[prev in list] [next in list] [prev in thread] [next in thread] 

List:       spamassassin-devel
Subject:    [Bug 5072]  New: Images: Instead of OCR (difficult), just recognize whether image is likely to conta
From:       bugzilla-daemon () issues ! apache ! org
Date:       2006-08-29 15:48:44
Message-ID: 5072.dev () spamassassin ! apache ! org
[Download RAW message or body]

http://issues.apache.org/SpamAssassin/show_bug.cgi?id=5072

           Summary: Images: Instead of OCR (difficult), just recognize
                    whether image is likely to contain text
           Product: Spamassassin
           Version: unspecified
          Platform: All
        OS/Version: All
            Status: NEW
          Severity: enhancement
          Priority: P5
         Component: Rules
        AssignedTo: dev@spamassassin.apache.org
        ReportedBy: richard@2006.atterer.net


Hi,
ATM the race between spammers and spam filters seems to be in the area of images
- the spammers make it harder and harder to OCR their images.
So maybe you could look at recognizing "text" in general.

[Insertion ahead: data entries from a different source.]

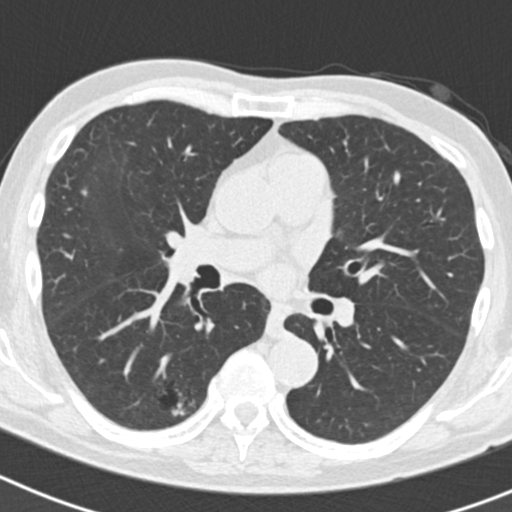
Low-dose screening chest CT, axial slice; second annual screen; lung window (W 1500 / L -600 HU); 2 mm slice thickness; 120 kVp; slice 81 of 186 in the series; 512 × 512 image matrix. Male participant, aged 70 years at enrolment. Current smoker at enrolment.
Lesion marked by an expert reader, bounding box [x1, y1, x2, y2] px = [131, 371, 200, 432]. The screening reader recorded 5 non-calcified nodules or masses ≥4 mm on this exam (right lower lobe, right lower lobe, right upper lobe, right upper lobe, left upper lobe); which of them this box marks is not recorded. Official screen result: positive, other. Participant outcome: lung cancer diagnosed 622 days after this screen (after the third annual screen) — bronchiolo-alveolar adenocarcinoma, NOS, right lower lobe, poorly differentiated (G3), stage IB (AJCC 6th edition), 30 mm at pathology.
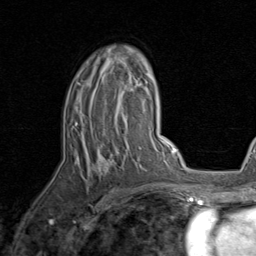
Breast MRI, one axial slice. Position 53 of 80 along the scan axis. Cropped to one breast. Dynamic contrast-enhanced series, time point 2 of 8 at this slice position (early post-contrast). 1.5 T. TE 1.7 ms, TR 4.5 ms. 2 mm slice thickness. 256 × 256 image matrix, field of view 180 × 180 mm. Female patient.
Structures marked on this image (semi-automatically segmented with operator editing):
- enhancing-tissue mask used for the functional tumour volume (all voxels passing the contrast-enhancement thresholds inside the analysis volume; usually the tumour): bounding box (x1, y1, x2, y2) in pixels: (75, 49, 142, 174)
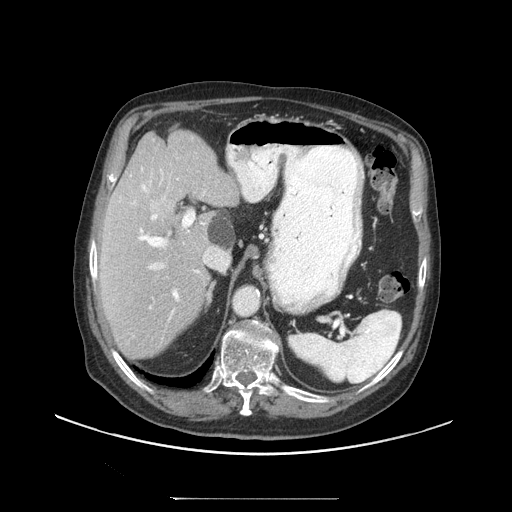
Contrast-enhanced abdominal CT (liver protocol), one axial slice; slice 66 of 97 in the series (ordered by position); reconstruction kernel STANDARD; soft-tissue window (W 400 / L 40 HU); 512 × 512 image matrix, field of view 450 × 450 mm. Case-level facts recorded for this patient, not image findings: diagnosis: hepatocellular carcinoma (patient treated with transarterial chemoembolisation; whether this scan precedes or follows treatment is not stated here); TNM stage (as recorded): Stage-IIIC.
Structures marked on this image (semi-automatically segmented with operator editing):
- liver parenchyma outside the tumour (the mass and vessels are separate outlines, so this box may not span the whole liver): bounding box (x1, y1, x2, y2) in pixels: (98, 130, 238, 360)
- portal vein: (132, 169, 204, 320)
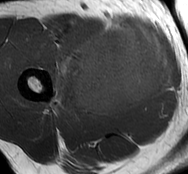
MRI of an extremity soft-tissue mass, one axial slice; MR volume resampled by the dataset authors to the PET/CT grid (not the native acquisition matrix); 188 × 174 image matrix, field of view 184 × 170 mm. Male patient. Case-level facts recorded for this patient, not image findings: histological type: undifferentiated - pleiomorphic; grade: high; site of the primary tumour: right thigh.
Structures marked on this image (expert contour drawn on MRI and transferred to this co-registered scan by the dataset authors):
- gross tumour volume including surrounding oedema: bounding box (x1, y1, x2, y2) in pixels: (52, 24, 171, 116)
- gross tumour volume (mass): (72, 24, 171, 116)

IMHO it is highly
unlikely for many people that any "normal" mail will contain a picture with lots
of text in it, so simply the presence of such a picture could be an indicator
for spam.
There are a number of possibilities that spring to mind when finding out the
amount of text in a picture.

Possible ways of implementing this:

- frequency analysis (e.g. using a DCT) - I guess text will have a lot of
high-freq spikes, and additionally there will be a low-freq spike in the
vertical direction - the text lines!
- Number of different colours
- Number of lines which are exactly 1, 2, 3... pixels wide
- When "filling" areas of adjacent pixels of the same colour (i.e. individual
characters), the size of the resultant bounding boxes in pixels will probably
show a particular distribution. E.g.: "90% of all fillable areas have a bounding
box which is 200 square pixels +/- 50 pixels."

Hope this conveys the idea and that it's useful to you!
Cheers, Richard



------- You are receiving this mail because: -------
You are the assignee for the bug, or are watching the assignee.
[prev in list] [next in list] [prev in thread] [next in thread] 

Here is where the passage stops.